We’re Sharing Coronavirus Case Data for Every U.S. County
With no detailed government database on where the thousands of coronavirus cases have been reported, a team of New York Times journalists is attempting to track every case.
As the coronavirus has spread across the United States, killing hundreds of people and sickening tens of thousands more, comprehensive data on the extent of the outbreak has been difficult to come by.
No single agency has provided the public with an accurate, up-to-date record of coronavirus cases, tracked to the county level. To fill the gap, 澳门葡京网址 has launched a round-the-clock effort to tally every known coronavirus case in the United States. The data, which The Times will continue to track, is being made available to the public on Friday.
Individual states and counties have tracked their own cases and presented them to the public with varying degrees of speed and accuracy, but those tallies provide only limited snapshots of the nation’s outbreak. A publicly available tracker from the federal Centers for Disease Control and Prevention, updated five times a week, includes only state-level data. Other entities have made efforts, including a notable one by Johns Hopkins University, to track cases worldwide or within the United States.
In late January, not long after the first known case was reported in Washington State, The Times began tracking each known U.S. case as counties and states began reporting results of testing. Such testing, which had been delayed, gradually became more widely available. For the last eight weeks, a team of Times journalists has recorded an array of details — locations, dates, ages and conditions, when possible — about newly confirmed cases reported by state and local officials.
By Friday morning, The Times had tracked more than 85,000 cases in all 50 states, the District of Columbia and three U.S. territories. There have been more known cases in the United States than in China, Italy or any other country, and more than 1,200 people have died in the United States. Researchers, scientists, government officials and business executives have requested access to the information.
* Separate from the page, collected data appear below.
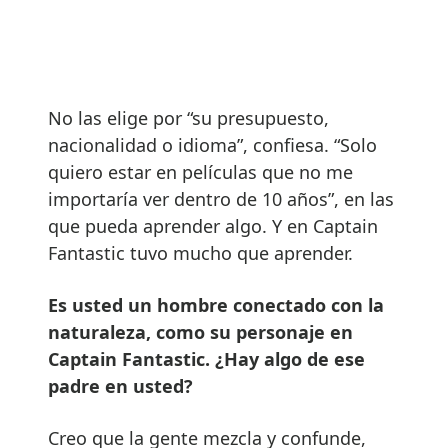
No las elige por “su presupuesto,
nacionalidad o idioma”, confiesa. “Solo
quiero estar en películas que no me
importaría ver dentro de 10 años”, en las
que pueda aprender algo. Y en Captain
Fantastic tuvo mucho que aprender.
Es usted un hombre conectado con la
naturaleza, como su personaje en
Captain Fantastic. ¿Hay algo de ese
padre en usted?
Creo que la gente mezcla y confunde,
The Times is releasing its data publicly in an effort to broaden understanding of the virus’s toll.
“We hope the data set can help inform the ongoing public health response to the pandemic and ultimately, save lives,” said Dean Baquet, the executive editor of The Times. “We believe the data may help reveal how Covid-19 has spread through communities and clusters; which geographic areas may be hit the hardest; and how its spread in hard-hit areas may offer clues for regions that could face wider outbreaks in the future.”
The tracking has shown how quickly a single known case can mushroom into an uncontrolled outbreak, as has happened in Louisiana.
The database has shown how the detection of a small cluster in one area, like New Rochelle, N.Y., can precede the discovery of thousands more cases in nearby cities and states.
And it has shown, with tragic frequency, how vulnerable older adults are to the worst of the virus. Public health officials have linked at least 37 deaths to the Life Care nursing facility in Kirkland, Wash. The Times has also tracked outbreaks at other nursing and senior living facilities in Washington State, Colorado, Florida and Louisiana.
The goal of the tracking was to compile a historical record, with as much detail about individual patients as can be obtained, of the largest public health crisis in modern American history. By collecting the data continuously, and from multiple levels of government, The Times has been able to map the spread of the virus, with updated information published several times a day.
The Times’s database has already informed academic research that showed how the virus might be slowed, and what might happen if it is not. In the weeks and months ahead, it is our hope that the data can continue to inform researchers, policymakers and journalists as they seek to understand how this pandemic evaded containment, how it still might be mitigated and how similar disasters might be avoided in the future.
The tracking effort grew from a handful of Times correspondents to a large team of journalists that includes experts in data and graphics, staff news assistants and freelance reporters, as well as journalism students from Northwestern University, the University of Missouri and the University of Nebraska-Lincoln. The reporting continues nearly all day and night, seven days a week, across U.S. time zones, to record as many details as possible about every case in real time. The Times is committed to collecting as much data as possible in connection with the outbreak and is collaborating with the University of California, Berkeley, on an effort in that state.
In tracking the cases, the reporting process is labor-intensive but straightforward much of the time. But with dozens of states and hundreds of local health departments using their own reporting methods — and sometimes moving patients from county to county or state to state with no explanation — judgment calls have sometimes been required.
When the federal government arranged flights to the United States for Americans exposed to the coronavirus in China and Japan, The Times recorded their cases in the states where they subsequently were treated, even though local health departments generally did not.
When a resident of Florida died in Los Angeles, we recorded her death as having occurred in California, though officials in Florida counted her case in their own records. When officials in some states reported new cases without immediately identifying where they were being treated, our team attempted to add county information later, once it became available.
This accounting is an attempt to record how and where the coronavirus has spread across the United States. But it is a product of a fragmented American public health system in which overwhelmed officials at the state or local level have sometimes struggled to report accurately and consistently.
On several occasions, officials have corrected information hours or days after they first reported it. Or cases have disappeared from a local database. Or states have created confusing, sometimes duplicative ways of tracking the cases of people who became ill while traveling. In those instances, which have become more common as caseloads have increased, The Times has sought to reflect the most current, accurate information while ensuring that every known case, each of them representing someone’s loved one, is counted.